CHICAGO (CBS)--People living on a Ukrainian Village street say the city erroneously gave them parking tickets Thursday, and this is the second time it's happened on their block in the past two weeks.

The signs on the 2300 block of West Ohio Street warn drivers of a permit parking-only zone, as of April 29.

But Andrea Crudder said, just last week, the staff at Alderman Roberto Maldonado's office told her she didn't have to worry about the new parking plan--signs or no signs--thanks to a neighborhood petition.

"Because they received enough signatures, over 50 percent (of residents on the block), to warrant the sign being taken down," Crudder said.

Imagine Crudder's surprise when, on Thursday, just days after that phone call, she found parking tickets on her car, her husband's car, and more than a dozen other cars on the block.

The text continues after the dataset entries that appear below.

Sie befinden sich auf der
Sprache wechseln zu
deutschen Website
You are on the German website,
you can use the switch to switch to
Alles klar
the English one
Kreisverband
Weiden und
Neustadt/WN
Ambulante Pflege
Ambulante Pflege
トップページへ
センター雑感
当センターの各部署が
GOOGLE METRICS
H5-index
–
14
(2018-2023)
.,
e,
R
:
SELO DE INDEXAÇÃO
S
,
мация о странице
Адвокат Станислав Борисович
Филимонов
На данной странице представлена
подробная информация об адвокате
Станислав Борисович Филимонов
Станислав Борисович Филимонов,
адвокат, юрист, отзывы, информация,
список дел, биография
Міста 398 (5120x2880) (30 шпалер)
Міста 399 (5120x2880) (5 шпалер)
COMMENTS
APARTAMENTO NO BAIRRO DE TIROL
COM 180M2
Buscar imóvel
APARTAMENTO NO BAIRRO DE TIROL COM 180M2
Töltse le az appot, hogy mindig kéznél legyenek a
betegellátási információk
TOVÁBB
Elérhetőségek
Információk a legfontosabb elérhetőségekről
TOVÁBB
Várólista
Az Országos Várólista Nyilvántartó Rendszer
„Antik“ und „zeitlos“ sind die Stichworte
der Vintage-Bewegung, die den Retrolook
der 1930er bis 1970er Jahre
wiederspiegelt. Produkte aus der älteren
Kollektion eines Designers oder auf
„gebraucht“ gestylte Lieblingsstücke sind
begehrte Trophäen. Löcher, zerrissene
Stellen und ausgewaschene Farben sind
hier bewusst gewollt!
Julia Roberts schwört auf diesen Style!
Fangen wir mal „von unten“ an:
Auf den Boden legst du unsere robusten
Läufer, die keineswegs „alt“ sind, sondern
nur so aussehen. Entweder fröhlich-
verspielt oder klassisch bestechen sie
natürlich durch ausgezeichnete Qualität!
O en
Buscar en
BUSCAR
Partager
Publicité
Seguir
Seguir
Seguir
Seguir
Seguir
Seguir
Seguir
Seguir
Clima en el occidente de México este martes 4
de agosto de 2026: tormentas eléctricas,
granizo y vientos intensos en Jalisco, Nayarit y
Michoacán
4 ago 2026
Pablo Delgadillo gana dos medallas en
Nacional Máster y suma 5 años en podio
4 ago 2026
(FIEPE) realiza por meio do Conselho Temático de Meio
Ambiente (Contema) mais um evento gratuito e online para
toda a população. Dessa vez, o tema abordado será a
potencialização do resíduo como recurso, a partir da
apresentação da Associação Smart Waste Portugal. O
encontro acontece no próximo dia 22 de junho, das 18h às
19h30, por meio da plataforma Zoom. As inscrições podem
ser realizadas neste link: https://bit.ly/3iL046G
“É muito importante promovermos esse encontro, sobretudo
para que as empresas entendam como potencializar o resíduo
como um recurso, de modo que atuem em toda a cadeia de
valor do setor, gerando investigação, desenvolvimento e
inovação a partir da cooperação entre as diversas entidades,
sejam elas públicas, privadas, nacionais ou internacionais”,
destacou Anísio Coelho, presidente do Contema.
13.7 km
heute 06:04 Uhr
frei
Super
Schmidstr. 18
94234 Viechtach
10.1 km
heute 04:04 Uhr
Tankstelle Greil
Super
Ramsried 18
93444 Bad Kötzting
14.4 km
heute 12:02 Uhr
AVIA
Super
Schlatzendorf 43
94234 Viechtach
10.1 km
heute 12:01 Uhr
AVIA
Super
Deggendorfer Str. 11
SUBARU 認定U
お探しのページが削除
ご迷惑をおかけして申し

Nick Beren, one of Crudder's neighbors, said he took his ticket into Alderman Maldonado's office and showed the staff.

"She says, 'you weren't supposed to get no tickets,'" Beren said. "We don't know the reason why they did it again."

Back on April 18, before the residents submitted their petition, an officer accidentally ticketed cars on that same block more than a week before the new rule was even supposed to go into effect on the 29th.

Chicago police said drivers could reach out to the 12th District to get those tickets voided, but Thursday's tickets came from the City of Chicago Department of Finance--not CPD.

"Somebody made a mistake," Beren said. "They (the alderman's office) took the ticket and said the alderman's office is going to take care of it for us."

In an email to CBS 2, the city's finance department said they were looking into what happened.

Crudder said the alderman's office also told her yesterday to bring in her tickets and a staff member would work on it.

"It's extremely frustrating," she said. "Once again, taking people's time to have to fight this ticket and go through the bureaucracy of getting the ticket removed."

"I guess they are trying to do their job," Beren said. "But they don't know what job they're suppposed to be doing."

A staff member at Alderman Maldonado's office told CBS 2 that people will not have to pay the tickets from Thursday if they bring them in to the office. She said the alderman and his staff are working to get the permit parking signs removed as soon as possible.